I hung up and strolled out to the car. Well, I thought. This is how the world works. All energy flows according to the whims of the Great Magnet. What a fool I was to defy him. He knew. He knew all along. It was He who sacked me in Baker. I had run far enough, so He nailed me...closing off all my escape routes, hassling me first with the CHP and then with this filthy phantom hitchhiker...plunging me into fear and confusion.
Never cross the Great Magnet. I understood this now...
--From Fear and Loathing in Las Vegas : A Savage Journey to the Heart of the American Dream, by Hunter S. Thompson
American music at its finest speaks to the kernel truth of our existence in this strange land: as long as you look and act like you know what you're doing, and you're doing what you're supposed to, you can get away with anything. The root of Libertarian is Liberty, and the founding fathers of this country had well honed trigger fingers for all of life's tangible enjoyments. God and guilt were for Sunday...Monday through Saturday he could mind his own goddamned business.

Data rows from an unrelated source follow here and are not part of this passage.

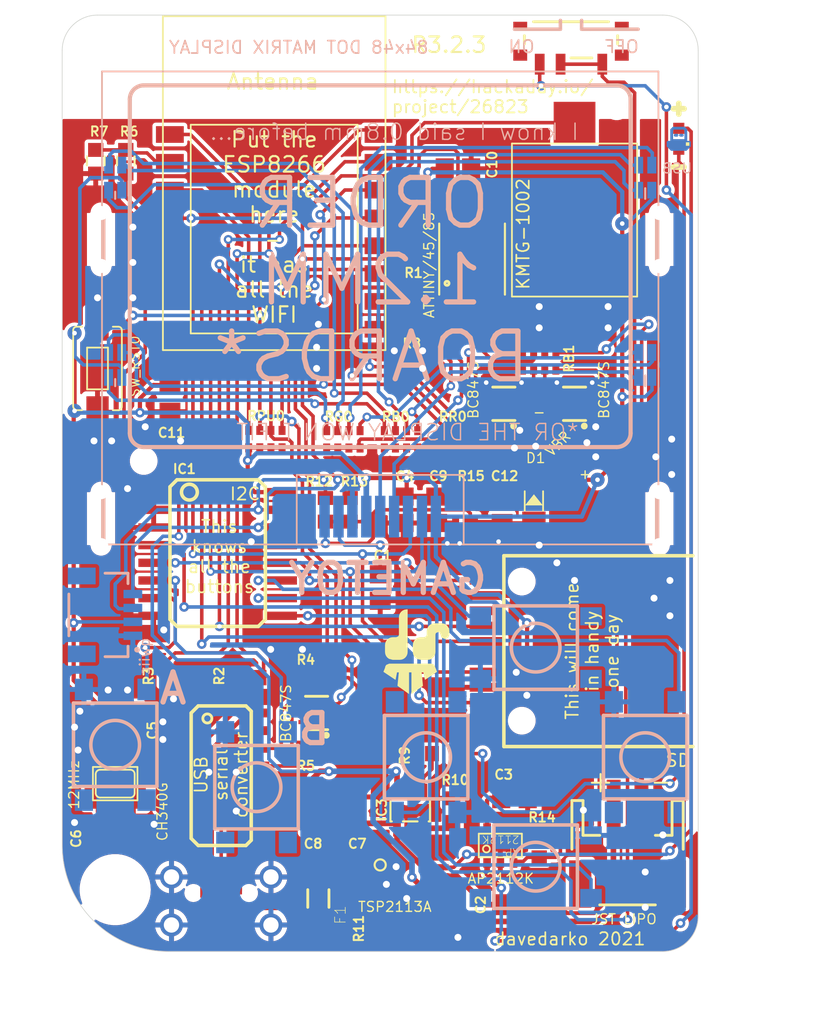
<source format=kicad_pcb>
(kicad_pcb
	(version 20240108)
	(generator "pcbnew")
	(generator_version "8.0")
	(general
		(thickness 1.6)
		(legacy_teardrops no)
	)
	(paper "A4")
	(layers
		(0 "F.Cu" signal)
		(31 "B.Cu" signal)
		(32 "B.Adhes" user "B.Adhesive")
		(33 "F.Adhes" user "F.Adhesive")
		(34 "B.Paste" user)
		(35 "F.Paste" user)
		(36 "B.SilkS" user "B.Silkscreen")
		(37 "F.SilkS" user "F.Silkscreen")
		(38 "B.Mask" user)
		(39 "F.Mask" user)
		(40 "Dwgs.User" user "User.Drawings")
		(41 "Cmts.User" user "User.Comments")
		(42 "Eco1.User" user "User.Eco1")
		(43 "Eco2.User" user "User.Eco2")
		(44 "Edge.Cuts" user)
		(45 "Margin" user)
		(46 "B.CrtYd" user "B.Courtyard")
		(47 "F.CrtYd" user "F.Courtyard")
		(48 "B.Fab" user)
		(49 "F.Fab" user)
		(50 "User.1" user)
		(51 "User.2" user)
		(52 "User.3" user)
		(53 "User.4" user)
		(54 "User.5" user)
		(55 "User.6" user)
		(56 "User.7" user)
		(57 "User.8" user)
		(58 "User.9" user)
	)
	(setup
		(pad_to_mask_clearance 0)
		(allow_soldermask_bridges_in_footprints no)
		(pcbplotparams
			(layerselection 0x00010fc_ffffffff)
			(plot_on_all_layers_selection 0x0000000_00000000)
			(disableapertmacros no)
			(usegerberextensions no)
			(usegerberattributes yes)
			(usegerberadvancedattributes yes)
			(creategerberjobfile yes)
			(dashed_line_dash_ratio 12.000000)
			(dashed_line_gap_ratio 3.000000)
			(svgprecision 4)
			(plotframeref no)
			(viasonmask no)
			(mode 1)
			(useauxorigin no)
			(hpglpennumber 1)
			(hpglpenspeed 20)
			(hpglpendiameter 15.000000)
			(pdf_front_fp_property_popups yes)
			(pdf_back_fp_property_popups yes)
			(dxfpolygonmode yes)
			(dxfimperialunits yes)
			(dxfusepcbnewfont yes)
			(psnegative no)
			(psa4output no)
			(plotreference yes)
			(plotvalue yes)
			(plotfptext yes)
			(plotinvisibletext no)
			(sketchpadsonfab no)
			(subtractmaskfromsilk no)
			(outputformat 1)
			(mirror no)
			(drillshape 1)
			(scaleselection 1)
			(outputdirectory "")
		)
	)
	(net 0 "")
	(net 1 "GND")
	(net 2 "VCC")
	(net 3 "N$8")
	(net 4 "ESP_MOSI")
	(net 5 "ESP_SCKL")
	(net 6 "BLUE_LED")
	(net 7 "GREEN_LED")
	(net 8 "RED_LED")
	(net 9 "N$4")
	(net 10 "N$5")
	(net 11 "N$6")
	(net 12 "N$7")
	(net 13 "N$9")
	(net 14 "N$10")
	(net 15 "L3_B")
	(net 16 "L2_R")
	(net 17 "L4_G")
	(net 18 "RST_ESP")
	(net 19 "ADC")
	(net 20 "ESP_MISO")
	(net 21 "GPIO15/LCD_CS")
	(net 22 "SCL")
	(net 23 "RX_ESP")
	(net 24 "TX_ESP")
	(net 25 "AVR_RST")
	(net 26 "C_GRN")
	(net 27 "MISO")
	(net 28 "C_RED")
	(net 29 "DP")
	(net 30 "DM")
	(net 31 "VBUS")
	(net 32 "BTN_A")
	(net 33 "BTN_LEFT")
	(net 34 "BTN_DWN")
	(net 35 "BTN_RIGHT")
	(net 36 "BTN_UP")
	(net 37 "BTN_B")
	(net 38 "N$17")
	(net 39 "N$24")
	(net 40 "N$26")
	(net 41 "N$27")
	(net 42 "N$25")
	(net 43 "N$28")
	(net 44 "DTR")
	(net 45 "RTS")
	(net 46 "VBAT")
	(net 47 "EN_ESP")
	(net 48 "VUSB")
	(net 49 "N$12")
	(net 50 "N$15")
	(net 51 "N$21")
	(net 52 "N$20")
	(net 53 "VREG_IN")
	(net 54 "VREG_EN")
	(net 55 "N$11")
	(net 56 "N$13")
	(net 57 "N$18")
	(net 58 "N$19")
	(net 59 "RED")
	(net 60 "GRN")
	(net 61 "BLU")
	(net 62 "BTN_C")
	(net 63 "SD_IN")
	(net 64 "N$1")
	(net 65 "N$2")
	(net 66 "N$3")
	(net 67 "LCD_RST")
	(net 68 "N$16")
	(net 69 "SDA")
	(net 70 "GPIO0")
	(net 71 "GPIO16/LCD_DC")
	(net 72 "GPIO2/SD_CS")
	(footprint (layer "F.Cu") (at 169.0751 73.6346))
	(footprint "LAMEBOY:USB-AB-MICRO-SMD_SLOT" (layer "F.Cu") (at 137.0711 136.7536 90))
	(footprint "LAMEBOY:SOT363" (layer "F.Cu") (at 162.4711 99.2886 90))
	(footprint "LAMEBOY:AP2112" (layer "F.Cu") (at 157.1371 131.0386 180))
	(footprint (layer "F.Cu") (at 129.4511 134.2136))
	(footprint "LAMEBOY:R0603" (layer "F.Cu") (at 159.9311 131.0386 90))
	(footprint "LAMEBOY:JST-2-SMD" (layer "F.Cu") (at 166.2811 132.3086 180))
	(footprint "LAMEBOY:0603-ARC" (layer "F.Cu") (at 159.9311 96.2406))
	(footprint "LAMEBOY:0603-ARC" (layer "F.Cu") (at 145.8531 101.8426 180))
	(footprint "LAMEBOY:C0805" (layer "F.Cu") (at 143.6751 128.4986 -90))
	(footprint "LAMEBOY:R0603" (layer "F.Cu") (at 144.5641 106.9086 90))
	(footprint "LAMEBOY:0603-ARC" (layer "F.Cu") (at 154.1551 101.8426 180))
	(footprint "LAMEBOY:B1,27" (layer "F.Cu") (at 160.1851 100.8126))
	(footprint "LAMEBOY:MICRO-SD-SOCKET-EBAY" (layer "F.Cu") (at 161.2011 117.0686 -90))
	(footprint "LAMEBOY:SOT363" (layer "F.Cu") (at 157.3911 99.2886 90))
	(footprint "LAMEBOY:B1,27" (layer "F.Cu") (at 162.2171 103.4796))
	(footprint "LAMEBOY:R0603" (layer "F.Cu") (at 138.9761 118.9736 180))
	(footprint "LAMEBOY:R0603" (layer "F.Cu") (at 149.7711 136.9441 180))
	(footprint "LAMEBOY:CHIPLED_0603_CHARLIE" (layer "F.Cu") (at 169.9641 80.2386 180))
	(footprint "LAMEBOY:R0603" (layer "F.Cu") (at 150.6601 92.9386 -90))
	(footprint "LAMEBOY:SO16W" (layer "F.Cu") (at 136.8171 110.0836 -90))
	(footprint "LAMEBOY:R0603" (layer "F.Cu") (at 154.9781 106.9086 -90))
	(footprint "LAMEBOY:R0603" (layer "F.Cu") (at 150.6601 87.7316 90))
	(footprint "LAMEBOY:TACTILE-SWITCH-1101NE" (layer "F.Cu") (at 128.1811 96.7486 -90))
	(footprint "LAMEBOY:TEXAS-PW" (layer "F.Cu") (at 149.7711 133.5786))
	(footprint "LAMEBOY:SOIC16" (layer "F.Cu") (at 137.0711 125.9586 -90))
	(footprint "LAMEBOY:R0603" (layer "F.Cu") (at 128.0541 81.8896 90))
	(footprint "LAMEBOY:C0805" (layer "F.Cu") (at 129.4511 122.7836))
	(footprint "LAMEBOY:SOT363" (layer "F.Cu") (at 143.9291 121.5136 90))
	(footprint "LAMEBOY:R0603" (layer "F.Cu") (at 153.7081 128.4986 -90))
	(footprint "LAMEBOY:C0805" (layer "F.Cu") (at 154.0891 82.3976 180))
	(footprint "LAMEBOY:KMTG-1102" (layer "F.Cu") (at 162.4711 86.0806 90))
	(footprint "LAMEBOY:C0805" (layer "F.Cu") (at 148.5011 112.4966 -90))
	(footprint "LAMEBOY:C0805" (layer "F.Cu") (at 150.1521 106.9086 -90))
	(footprint "LAMEBOY:R0603" (layer "F.Cu") (at 143.9291 118.9736))
	(footprint (layer "F.Cu") (at 127.9271 73.6346))
	(footprint "LAMEBOY:0603-ARC" (layer "F.Cu") (at 149.9971 101.8426 180))
	(footprint "LAMEBOY:C0805" (layer "F.Cu") (at 158.1531 127.6096))
	(footprint "LAMEBOY:R0603" (layer "F.Cu") (at 143.8021 124.0536 180))
	(footprint "LAMEBOY:LL-34" (layer "F.Cu") (at 159.5501 106.2736 90))
	(footprint "LAMEBOY:C0805" (layer "F.Cu") (at 158.1531 135.2931))
	(footprint "LAMEBOY:SOT23-5L" (layer "F.Cu") (at 150.6601 128.4986 180))
	(footprint "LAMEBOY:C0805" (layer "F.Cu") (at 152.5651 106.9086 90))
	(footprint "LAMEBOY:PTC-1206" (layer "F.Cu") (at 144.0561 134.8486 90))
	(footprint "LAMEBOY:SWITCH-SPST-SMD-A" (layer "F.Cu") (at 162.2171 73.1266))
	(footprint "LAMEBOY:NX3225_BIGGER" (layer "F.Cu") (at 129.4511 126.5936 180))
	(footprint "LAMEBOY:DAVEDARKO2_LOGO"
		(layer "F.Cu")
		(uuid "d258b396-19fb-4f0a-96ff-2f3c39cea2d6")
		(at 150.6601 117.8306)
		(property "Reference" "U$11"
			(at 0 0 0)
			(layer "F.SilkS")
			(hide yes)
			(uuid "2ddad103-0834-4a73-965e-e93e064075d8")
			(effects
				(font
					(size 1.27 1.27)
					(thickness 0.15)
				)
			)
		)
		(property "Value" ""
			(at 0 0 0)
			(layer "F.Fab")
			(hide yes)
			(uuid "23096207-c35a-44ab-ae1c-f38767824d6c")
			(effects
				(font
					(size 1.27 1.27)
					(thickness 0.15)
				)
			)
		)
		(property "Footprint" ""
			(at 0 0 0)
			(layer "F.Fab")
			(hide yes)
			(uuid "67e77abd-2bae-4940-a992-61b7b8804436")
			(effects
				(font
					(size 1.27 1.27)
					(thickness 0.15)
				)
			)
		)
		(property "Datasheet" ""
			(at 0 0 0)
			(layer "F.Fab")
			(hide yes)
			(uuid "10343d30-37ad-4c1f-9a3e-f8fc12cfb78a")
			(effects
				(font
					(size 1.27 1.27)
					(thickness 0.15)
				)
			)
		)
		(property "Description" ""
			(at 0 0 0)
			(layer "F.Fab")
			(hide yes)
			(uuid "3aa7fbbf-aeb0-4f08-
... [635334 chars truncated]
</source>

For good or ill, I bark into a microphone every Saturday about alt country and why it's for me and for others, for the forgiveness of Nashville's sins. Every now and then, a record crosses the threshhold of the Mighty 1220 that is Processional, Epistle, Communion, and Recessional in 12 tracks and 4-part harmony.
I've read a few scattered stories of this wild-eyed hillbilly they call Joe West, but I think it all comes down to the distinct possibility that he and I were separated at birth. Our gift and our achilles heel is that we can both talk or sing about everything and nothing all at once, and the most that can be said about either of us is that folks who know us like to have us around for the shock value. During full moons I've been known to jump into the phone booth and come out as Super Jack, and South Dakota HairDo just might be our hero's new soundtrack:
I'm a media mogul
and a macro biotic
I'm a yoga instructor
and a little neurotic
I soak it like a sponge
and I leak like a sieve
cuz I've come to accept
the truth is...relative
and i love to feel the oil
come across the sea
and i love to feel their coming
to comfort me
and i just made it through
security, cuz
I'm a survivor, I'm a survivor
I got mafia connections
I got corporate ties
I get off on the smell of your twist tied too fly
Just a poor boy doin' what I can
I'm a 21st century garbage man
--From "21st Century Garbage Man"
Maybe you've been force fed a pre-packaged American existence, with paved roads from your doorstep to your final destination. But there are people like Joe West in places like Santa Fe, New Mexico, singing songs about desperate South Dakotans with dirt under their nails and vacant expressions more indicative of fatigued guile than slow wit. I don't know Joe West's mother, but if she had been an old music groupie from back in the day, it would be hard to tell whether Lou Reed or Townes Van Zandt was Joe's daddy. I mean that as a compliment and a put down, all at once. When he comes to Lee's Liquor Lounge on Thursday, May 27th, I fully expect him to shake my hand, then punch me in the nose.